[Data taken from a collection]
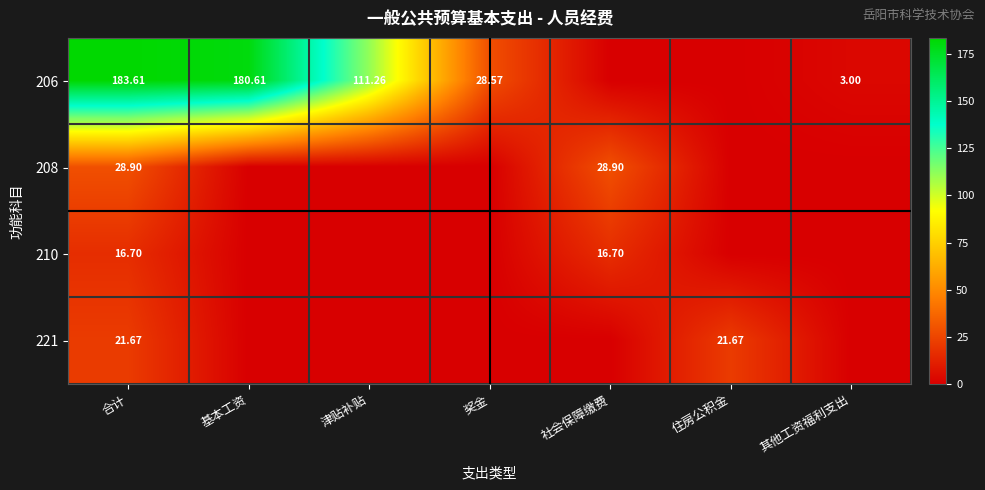

Is the value of 206 at 合计 greater than the value of 221 at 合计?

Yes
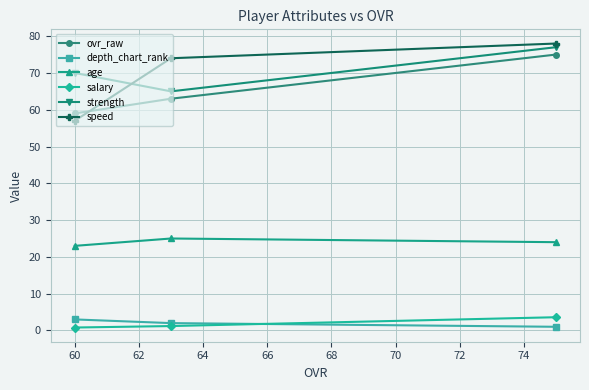

What is the minimum value shown in the chart?

0.8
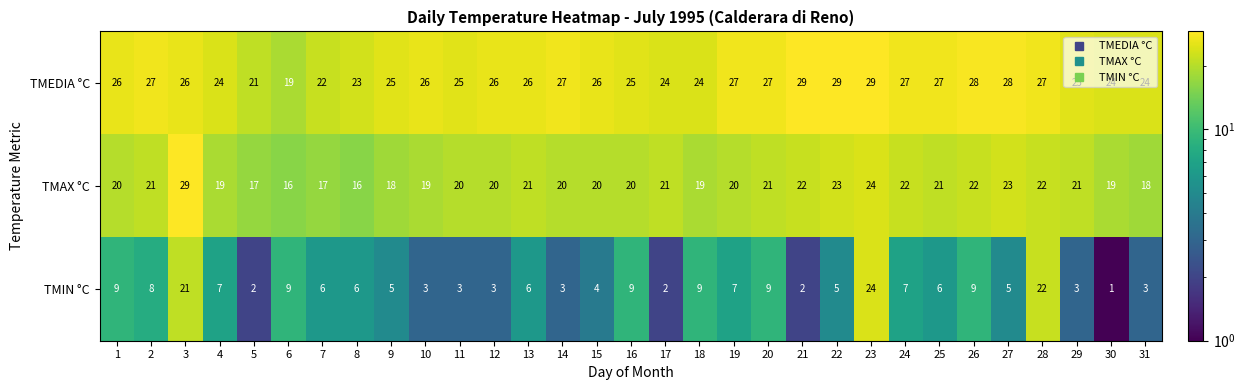

What is the maximum value shown in the chart?

29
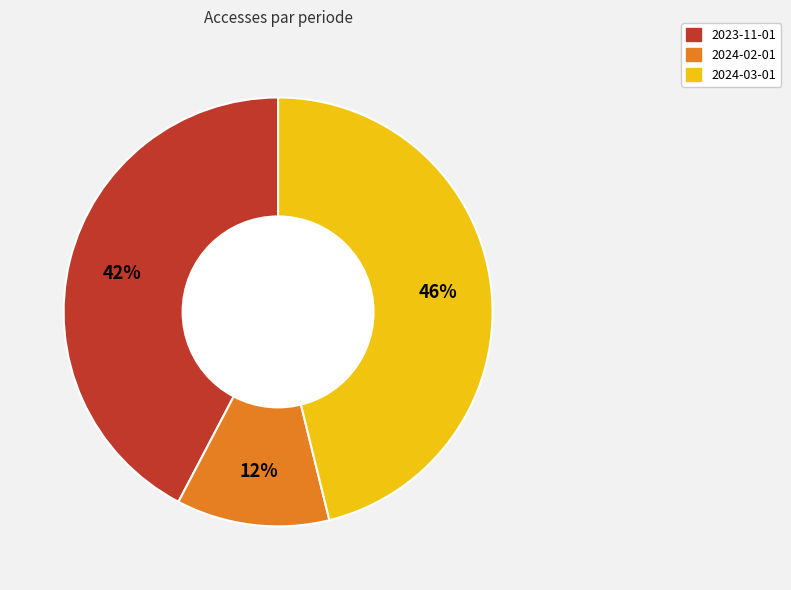

Is there any slice that represents more than half of the pie?

No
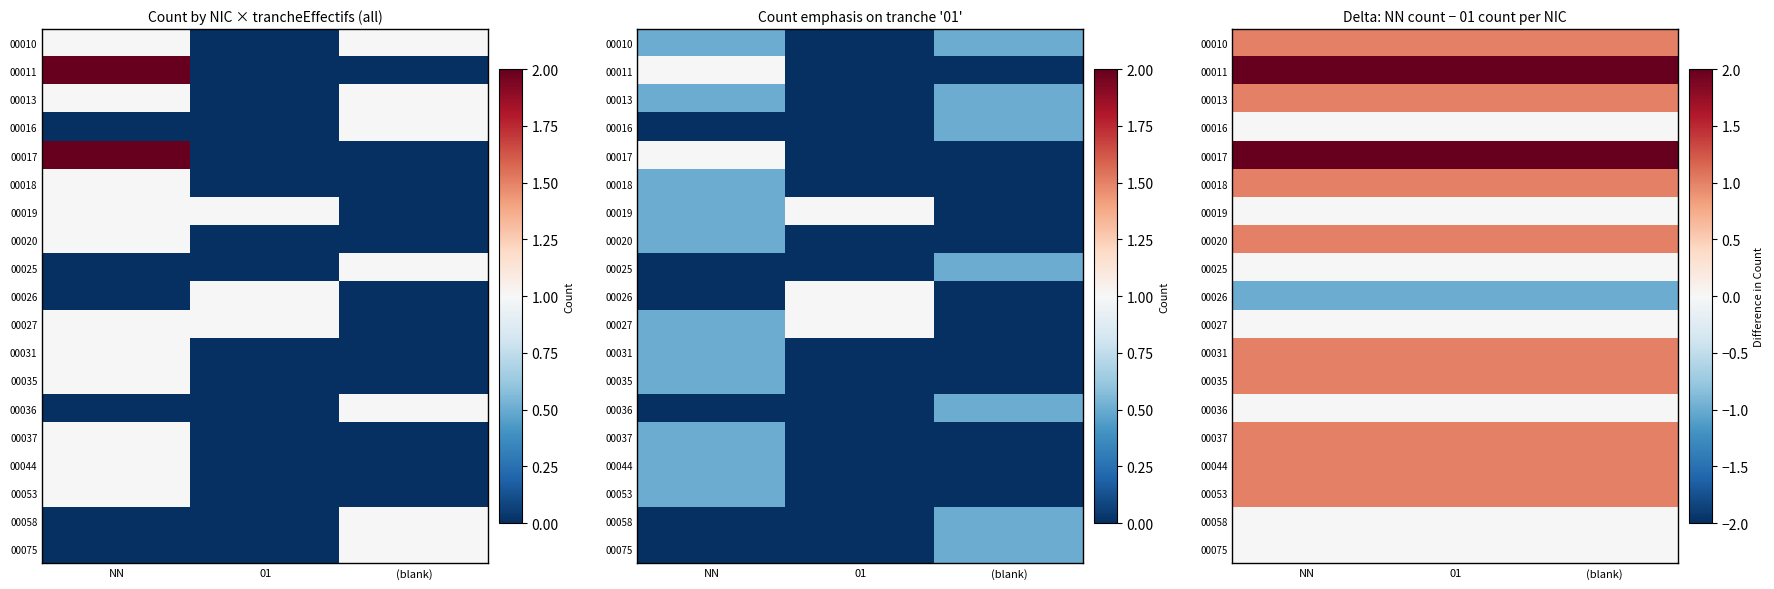

The 00075 series shows 0 at NN. True or false?

True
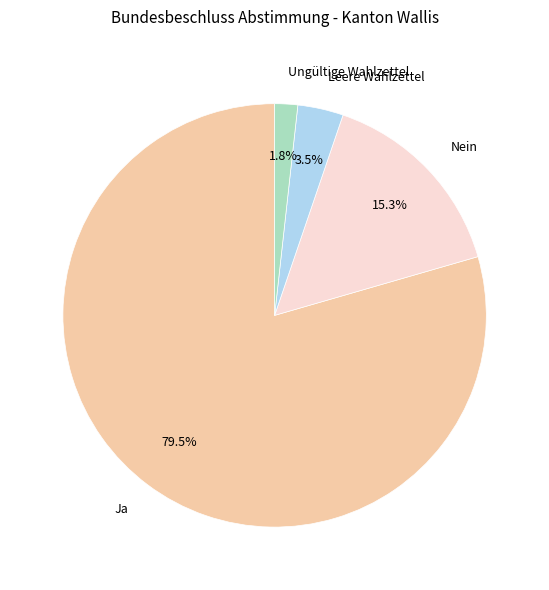

Rank the categories by value from lowest to highest.

Ungültige Wahlzettel, Leere Wahlzettel, Nein, Ja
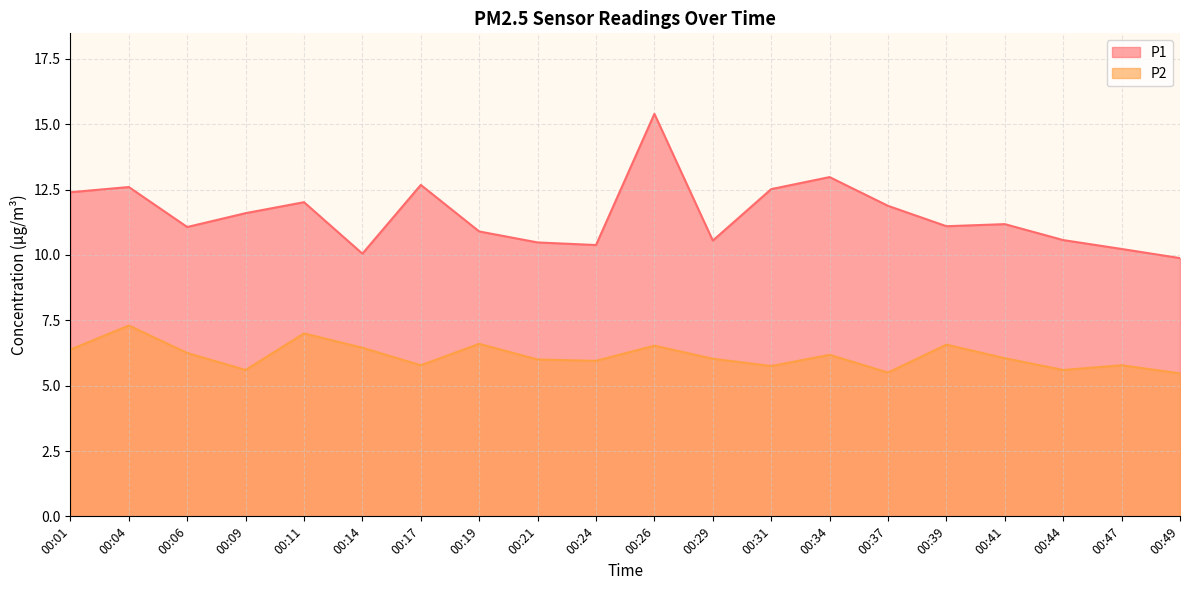

What are all the series names shown in the legend?

P1, P2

* TASK TO COMPLETE:
Reproduce all of the data above word for word, but leave out the pictures.

* FINISHED TASK:
Is the value of 206 at 合计 greater than the value of 221 at 合计?

Yes

What is the minimum value shown in the chart?

0.8

What is the maximum value shown in the chart?

29

Is there any slice that represents more than half of the pie?

No

The 00075 series shows 0 at NN. True or false?

True

Rank the categories by value from lowest to highest.

Ungültige Wahlzettel, Leere Wahlzettel, Nein, Ja

What are all the series names shown in the legend?

P1, P2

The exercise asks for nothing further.